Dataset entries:
* * *
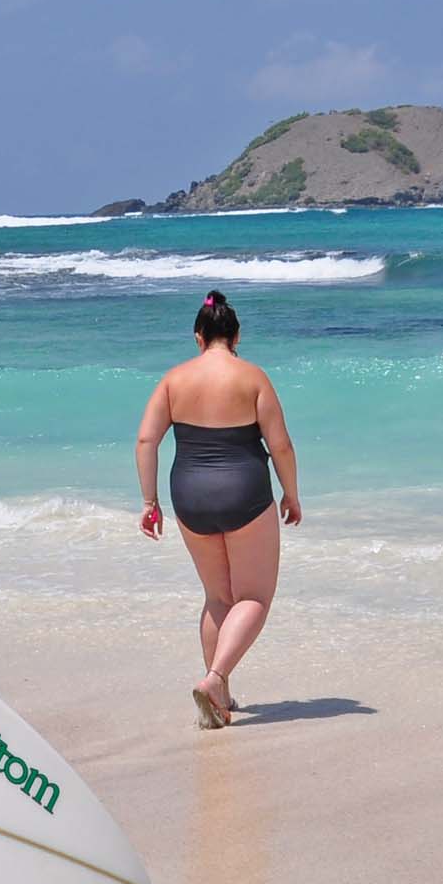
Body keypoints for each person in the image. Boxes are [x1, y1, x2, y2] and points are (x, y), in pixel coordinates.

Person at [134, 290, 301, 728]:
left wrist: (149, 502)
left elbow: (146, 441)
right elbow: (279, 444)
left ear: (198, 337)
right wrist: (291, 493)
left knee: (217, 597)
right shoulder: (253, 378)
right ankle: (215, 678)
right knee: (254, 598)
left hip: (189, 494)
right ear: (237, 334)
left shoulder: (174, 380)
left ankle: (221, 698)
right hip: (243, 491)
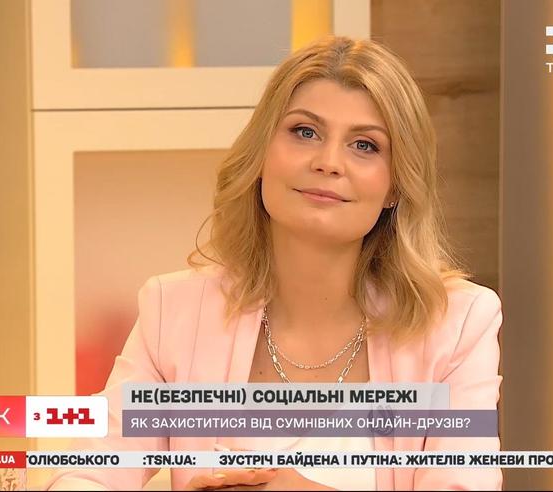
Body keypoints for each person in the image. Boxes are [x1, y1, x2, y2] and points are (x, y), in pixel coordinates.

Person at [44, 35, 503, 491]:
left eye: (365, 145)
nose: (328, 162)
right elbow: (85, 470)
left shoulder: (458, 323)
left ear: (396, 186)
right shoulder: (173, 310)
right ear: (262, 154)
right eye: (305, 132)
* * *
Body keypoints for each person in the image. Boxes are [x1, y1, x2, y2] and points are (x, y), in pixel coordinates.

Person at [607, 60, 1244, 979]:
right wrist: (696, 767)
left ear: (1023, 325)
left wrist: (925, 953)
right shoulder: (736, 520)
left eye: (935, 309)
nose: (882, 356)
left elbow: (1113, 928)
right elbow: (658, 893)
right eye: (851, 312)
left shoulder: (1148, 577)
* * *
# [ABOUT THIS EXERCISE]
Every line holding the word "wrist" should be copied out of the records above.

# [COMPLETED EXERCISE]
left wrist: (149, 502)
right wrist: (291, 493)
right wrist: (696, 767)
left wrist: (925, 953)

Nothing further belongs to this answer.